There lies a motivation in investigating how well meta-heuristic search methods like Genetic Algorithms perform when used alongside illumination algorithms like MAP-Elites to confidently select the best candidate solutions from the solution space. From these 'best' candidate solutions, the focus is then on how these solutions can be explained using XAI algorithms, and how well XAI algorithms can be represented using Fitness Landscapes. There is research to support the use of EC and MAP-Elites together [1] and suggests that their use can be explored to help better accommodate user preferences. There is also research that supports the use of XAI and landscape analysis, with one study finding that the landscape was neutral overall.
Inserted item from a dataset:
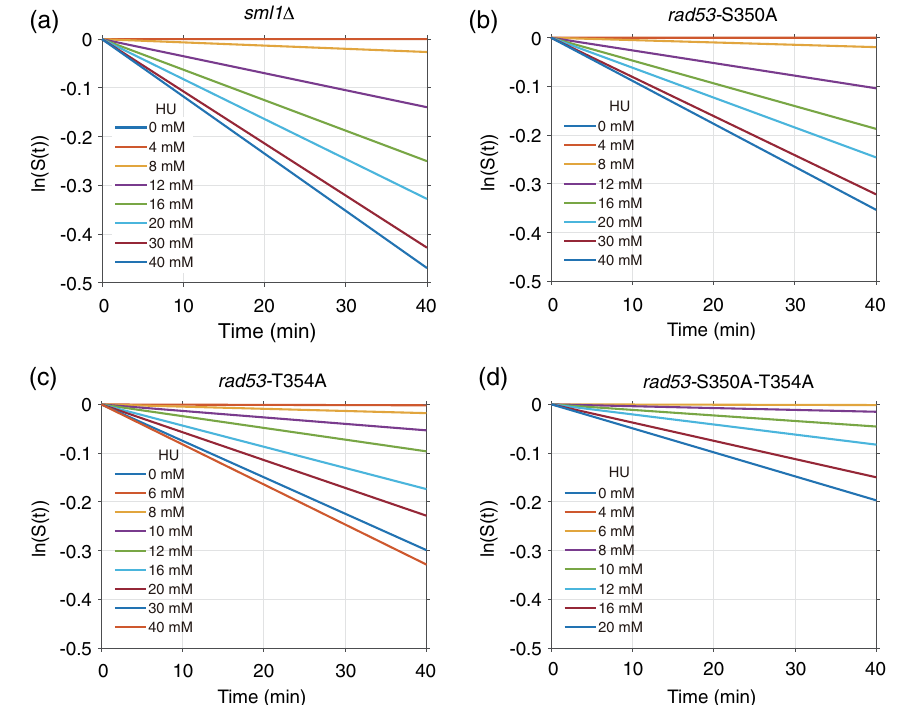
FIG. 9. The theoretical switch time τ n (cid:3) follows the exponential distribution for sml 1 Δ (a), S350A (b), rad 53 -T 354 A (c), and i (cid:3) rad 53 -S 350 A-T 354 A (d) strains. X label: time (min). Y label: logarithm of survival probability.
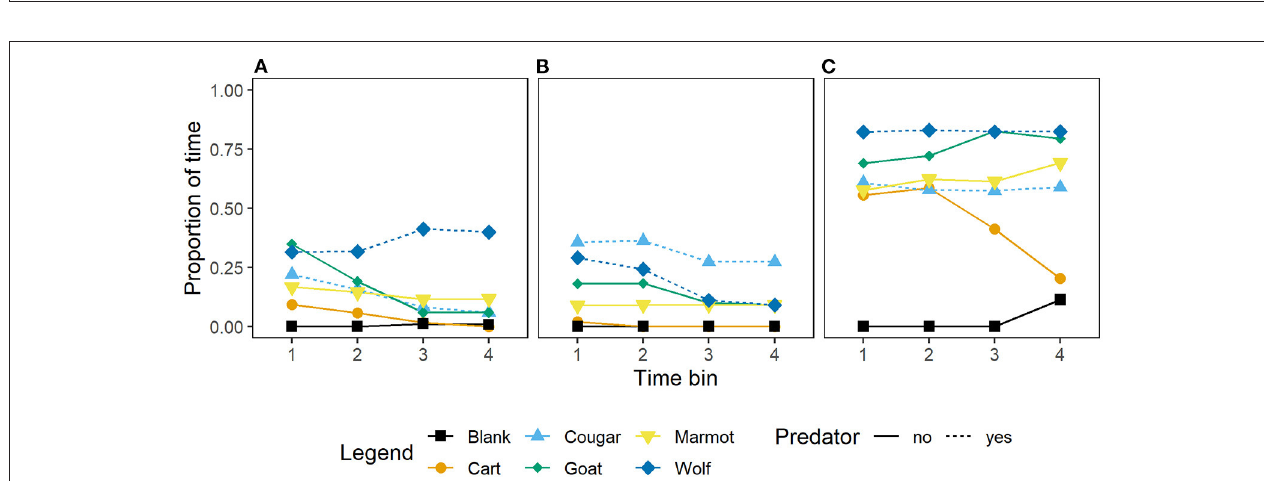
FIGURE 3 | Mean proportion of time per 15s time bin that Vancouver Island marmots ( n = 34) allocated to vigilance at the burrow or time in the burrow in response to mammal stimuli and when a blank was scored. Panels from left to right; (A) wild-caught ( n = 17), (B) captive-born 1st and 2nd generation ( n = 11), and (C) captive-born 3rd, 4th, and 5th generation ( n =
A neutral landscape can indicate redundant features exist within model configurations, meaning that the end analysis is not as refined as it could be [3]. Therefore, it is important to ensure that the models only contain the most pertinent features that are needed for the transformation especially when there is a reliance on the outcome of the model.
Fitness landscapes are a useful way to keep track of the model fitness generated by XAI algorithms, and XAI methods could also be used in fitness landscapes to reinforce the strength of the EC algorithm and the trust from the end-users. The interplay between these terms opens up a lot of potential to research new areas where this could be applied, for instance this could be implemented in healthcare diagnosis tools, the decision could be supported by a number of factors pertinent to that illness, which can be achieved using an XAI method known as Counterfactual Analysis [2]. The fitness of this model can be shown on a fitness landscape, where this model can be generated across 10 simulated runs. In each run, the number of best candidate solutions (models) could be selected using MAP-Elites. These solutions will have an associated fitness score and can be plotted on a fitness landscape to reinforce how strong the model is across each of the independent simulations, using something like decision trees to determine if the landscape analysis is good or bad. This is just one possible scenario, other scenarios can be modelled and experimented with to discover the potential of integrating these technologies. Currently, there exists a number of XAI tools that try to bridge this gap in understanding for end-users[4]. The interest will be in seeing how well these things work together for a set of different problem domains, where the requirements for each end-user will differ.